After losing everything in 2000, Bob Fraser from Aspen Funds started looking around for a better real estate strategy. When he met his partner, who’d lost everything in 2008, they had enough experience to know that when they lost everything, it all returned to the hard money lender. That’s when their big idea hit them like a two by four: It was time to get on the debt side of the equation.

Today Bob buys both performing and non-performing mortgage notes from hedge funds or note brokers who specialize in them. He currently has over 2,000 mortgage notes in his portfolio. When liquidity disappears from the market and foreclosures increase, banks are looking to offload their non-performing debt, and that’s when Bob and his company step in. They buy loans that were at one time defaulted and are then restructured or modified.

For performing notes, he collects their cash flows, and for non-performing notes, he repairs them. Bob’s debt buying strategy might seem risky, but he and his partner have carefully analyzed the best way to minimize their risk. Bob’s been through four crashes, including the S&L crisis in the ‘90s, so he has some awesome accumulated wisdom about how to navigate through uncertain economic times.


Economic turmoil is creating a lot of opportunity in the real estate market, especially the note buying market. As banks see an increase in defaulted notes, they want to get those off their books. Once a bank note goes into the non-accrual status, it means that a bank has to write the debt down to zero. Even if a note is restructured and starts performing again, it’s still considered trash.

If a bank has liquidity concerns, which happens often in crises, then they want to sell off those notes and inject some capital back into their books. Bob says that everyone is always waiting for the next crash to be like the last crash. But that’s not how it works. You cannot predict what will trigger a crash or how the chips will fall. No matter what shape a crash takes, you can guarantee that banks will need liquidity and that debt will always be hanging around.


Bob and his partner have a very unique underwriting system. They calculate how much money a property would make if it were to rent versus how much principal and interest are being paid to them. It’s not a debt service coverage ratio that they’re looking at, but actually figuring out if it’s cheaper to own or rent the property. They only purchase a property if the rent is quite a bit higher than the principal and interest. And when Bob says significantly higher rent, he means 25%, 30%, or even 50% higher than principal and interest. Because he can only get those kinds of figures in certain parts of the country, he’s chosen to move a lot of his portfolio into bread-and-butter markets in the Midwest.

Investing in mortgage notes works like this: Based off of the unpaid principal balance, there’s a certain yield on that note. And because you’re buying that note at some sort of discount, you’re jacking up that yield. I know some of you are wondering, “If a performing residential owner occupied loan only has a 5 percent rate, how am I going to make money on that?”.

The difference is, a company like Bob’s acquires those notes at a significant discount, but they’re still getting the 5% yield off the unpaid principal balance. Because they buy at a discount, when that loan is sold or refinanced, they recover that discount and end up with capital gains.

All day long, Bob prefers buying second mortgages over first mortgages for a very specific reason. When the discounts on the second notes are around 30%, 40%, 50%, you’re almost always guaranteed a larger spread. In an unlikely crash scenario, you still end up with 30% equity in a property. For example, say a second note is purchased for $50,000, but it’s worth $100,000. If the original owner sells or refinances his home, the holder of the second note makes $100,000, or a 100% return on his money.

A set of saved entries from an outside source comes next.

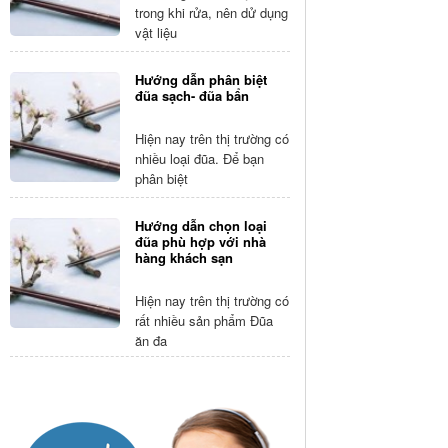
trong khi rửa, nên dử dụng
vật liệu
Hướng dẫn phân biệt
đũa sạch- đũa bẩn
Hiện nay trên thị trường có
nhiều loại đũa. Để bạn
phân biệt
Hướng dẫn chọn loại
đũa phù hợp với nhà
hàng khách sạn
Hiện nay trên thị trường có
rất nhiều sản phẩm Đũa
ăn đa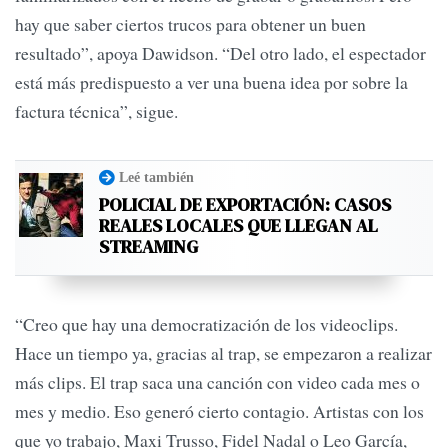
hay que saber ciertos trucos para obtener un buen
resultado”, apoya Dawidson. “Del otro lado, el espectador
está más predispuesto a ver una buena idea por sobre la
factura técnica”, sigue.
Leé también
POLICIAL DE EXPORTACIÓN: CASOS
REALES LOCALES QUE LLEGAN AL
STREAMING
“Creo que hay una democratización de los videoclips.
Hace un tiempo ya, gracias al trap, se empezaron a realizar
más clips. El trap saca una canción con video cada mes o
mes y medio. Eso generó cierto contagio. Artistas con los
que yo trabajo, Maxi Trusso, Fidel Nadal o Leo García,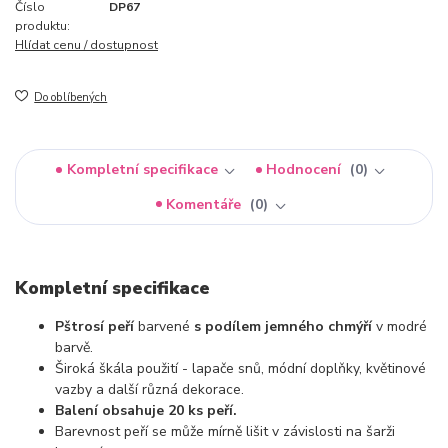
Číslo
DP67
produktu:
Hlídat cenu / dostupnost
Do oblíbených
Kompletní specifikace
Hodnocení
0
Komentáře
0
Kompletní specifikace
Pštrosí peří
barvené
s podílem jemného chmýří
v modré
barvě.
Široká škála použití - lapače snů, módní doplňky, květinové
vazby a další různá dekorace.
Balení obsahuje 20 ks peří.
Barevnost peří se může mírně lišit v závislosti na šarži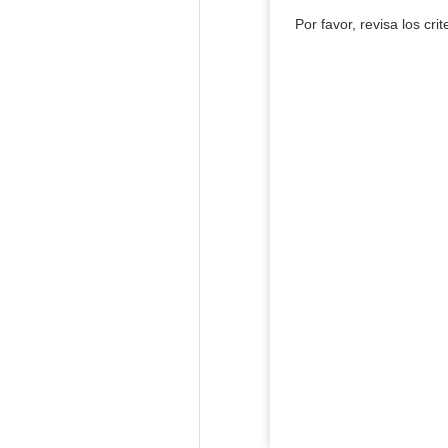
Por favor, revisa los cri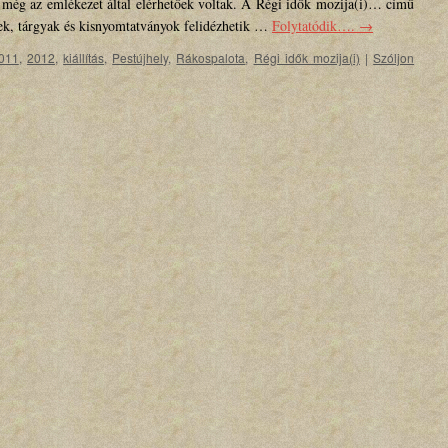
 még az emlékezet által elérhetőek voltak. A Régi idők mozija(i)… című
pek, tárgyak és kisnyomtatványok felidézhetik …
Folytatódik….
→
011
,
2012
,
kiállítás
,
Pestújhely
,
Rákospalota
,
Régi idők mozija(i)
|
Szóljon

As the market starts to soften, Bob’s not worried about a housing crash like we saw back in 2008. The fundamentals remain solid, and we’re just not seeing the same kind of speculation that drove the last market crash this time around. Single family structures relative to the population are the lowest amount that they’ve been in 60 years. This underdevelopment of single family housing will protect the housing economy as we move through this recession because there simply aren’t enough houses for people to live in. Housing scarcity will protect this market in a way that we didn’t see the last time.

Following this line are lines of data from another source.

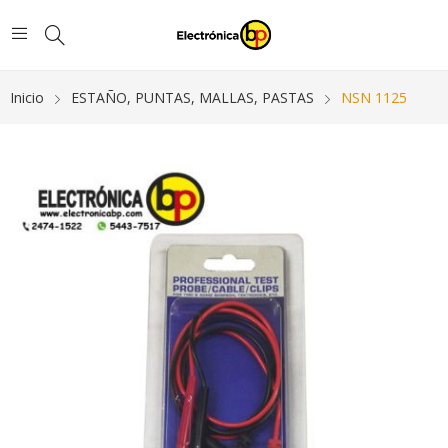
Inicio
ESTAÑO, PUNTAS, MALLAS, PASTAS
NSN 1125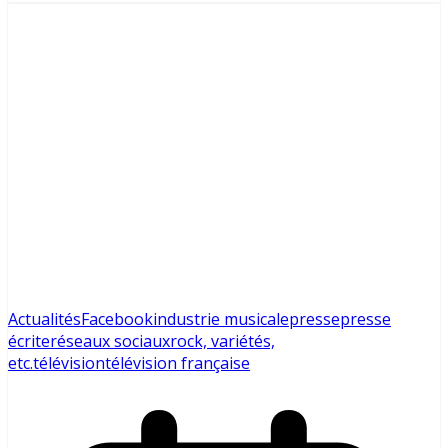
Actualités
Facebook
industrie musicale
presse
presse
écrite
réseaux sociaux
rock, variétés,
etc.
télévision
télévision française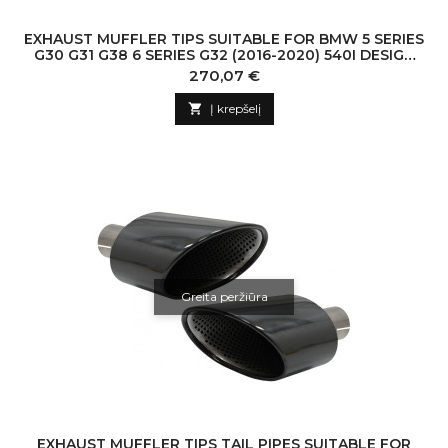
EXHAUST MUFFLER TIPS SUITABLE FOR BMW 5 SERIES
G30 G31 G38 6 SERIES G32 (2016-2020) 540I DESIGN
CHROME
Kaina
270,07 €

Į krepšelį
Greita peržiūra
EXHAUST MUFFLER TIPS TAIL PIPES SUITABLE FOR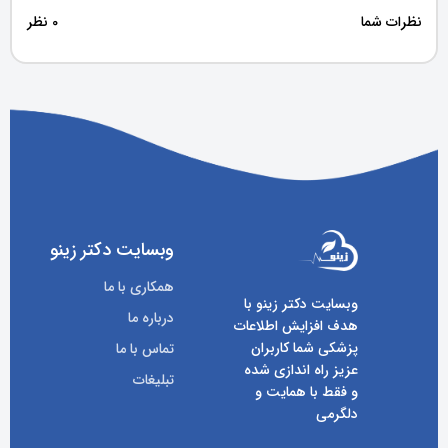
نظرات شما
0 نظر
وبسایت دکتر زینو
همکاری با ما
وبسایت دکتر زینو با
درباره ما
هدف افزایش اطلاعات
پزشکی شما کاربران
تماس با ما
عزیز راه اندازی شده
تبلیغات
و فقط با همایت و
دلگرمی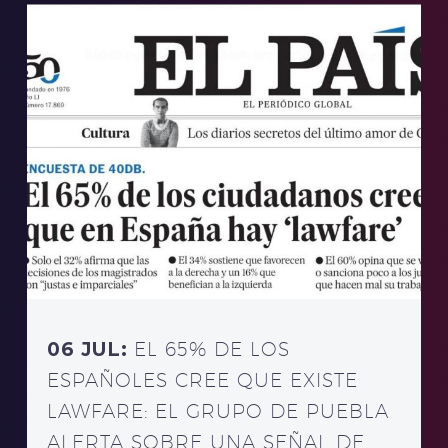
06 JUL:
EL 65% DE LOS
ESPAÑOLES CREE QUE EXISTE
LAWFARE: EL GRUPO DE PUEBLA
ALERTA SOBRE UNA SEÑAL DE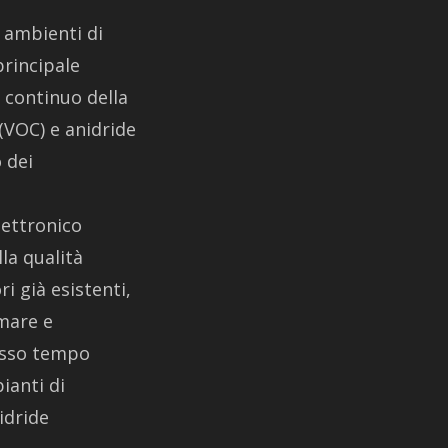
 ambienti di
principale
 continuo della
 (VOC) e anidride
 dei
lettronico
lla qualità
i già esistenti,
rmare e
tesso tempo
ianti di
idride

There are going to be businesses and entrepreneurs who will lose their businesses. Maybe it’s the comic book store on the corner that was just barely making it, or maybe it’s the cigar shop that gets pushed off the cliff. The weaker businesses will get cleared out, and there will be more opportunities for investors or entrepreneurs who are looking to capitalize on the shift in the market.

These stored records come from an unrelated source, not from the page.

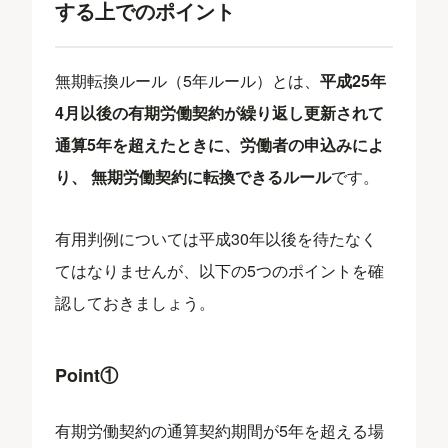
する上でのポイント
無期転換ルール（5年ルール）とは、
平成25年
4月以後の有期労働契約が繰り返し更新されて
通算5年を超えたときに、労働者の申込みによ
り、 無期労働契約に転換できるルール
です。
有用判例については平成30年以後を待たなく
てはなりませんが、以下の5つのポイントを確
認しておきましょう。
Point①
有期労働契約の通算契約期間が5年を超える場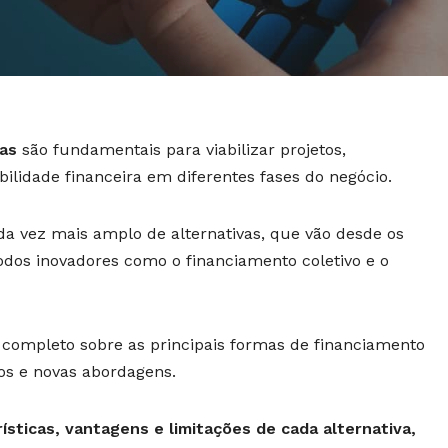
as
são fundamentais para viabilizar projetos,
bilidade financeira em diferentes fases do negócio.
a vez mais amplo de alternativas, que vão desde os
odos inovadores como o financiamento coletivo e o
completo sobre as principais formas de financiamento
cos e novas abordagens.
ísticas, vantagens e limitações de cada alternativa,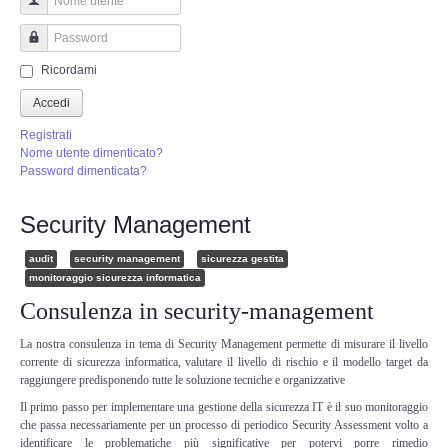
Perizia Truffa Banca e Online
Nome utente
Perizia Dash Cam
Password
Ricordami
Perizia software spia
Accedi
Registrati
Perizia Controllo lavoratori
Nome utente dimenticato?
Password dimenticata?
Perizia Chat WhatsApp,Telegram
Security Management
Perizia DVR
audit
security management
sicurezza gestita
monitoraggio sicurezza informatica
Perizia IoT e IIoT
Consulenza in security-management
La nostra consulenza in tema di Security Management permette di misurare il livello
Perizia Ransomware Malware
corrente di sicurezza informatica, valutare il livello di rischio e il modello target da
raggiungere predisponendo tutte le soluzione tecniche e organizzative
Perizia Incidente Stradale
Il primo passo per implementare una gestione della sicurezza IT è il suo monitoraggio
che passa necessariamente per un processo di periodico Security Assessment volto a
identificare le problematiche più significative per potervi porre rimedio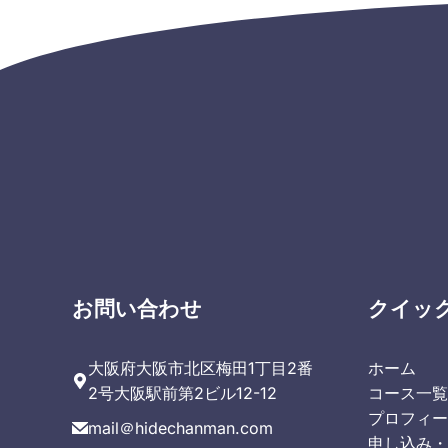
お問い合わせ
クイッ
大阪府大阪市北区梅田1丁目2番
ホーム
2号大阪駅前第2ビル12-12
コース一
プロフィ
mail＠hidechanman.com
申し込み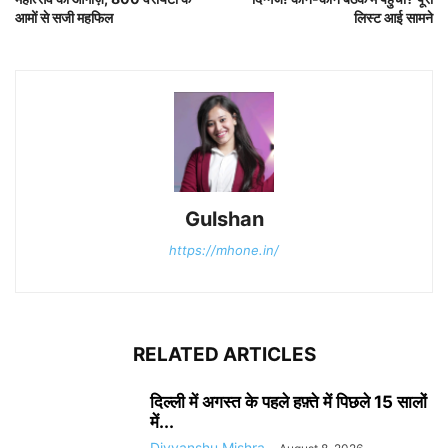
आमों से सजी महफिल
लिस्ट आई सामने
Gulshan
https://mhone.in/
RELATED ARTICLES
दिल्ली में अगस्त के पहले हफ़्ते में पिछले 15 सालों
में...
Divyanshu Mishra
-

The two greatest characteristics that entrepreneurs need to have to make it through the next year or two as we navigate the pandemic are grit and resilience. It’s taken Bob years to settle on a business model that yields the kind of profit spreads he currently enjoys, and he failed several times before he landed on buying notes. If you’re looking for a better business model, now is the perfect time to move into something new.


Over the last 10 years, I’ve seen a lot of investors get fat and happy. It was easy to make money when everything was always headed up. It’s time to get lean, and be brutally honest with your team. Let go of your low performers and sell off your properties that aren’t providing the cash flow that you need to make it through a recession.

If you surround yourself with other people who are part of an upbeat, positive, entrepreneurial culture, then you’re going to be able to navigate the next couple of years. And keep an eye out for an opportunity like buying mortgage notes; it takes most entrepreneurs a few failures before they land on the real estate strategy that really works for them.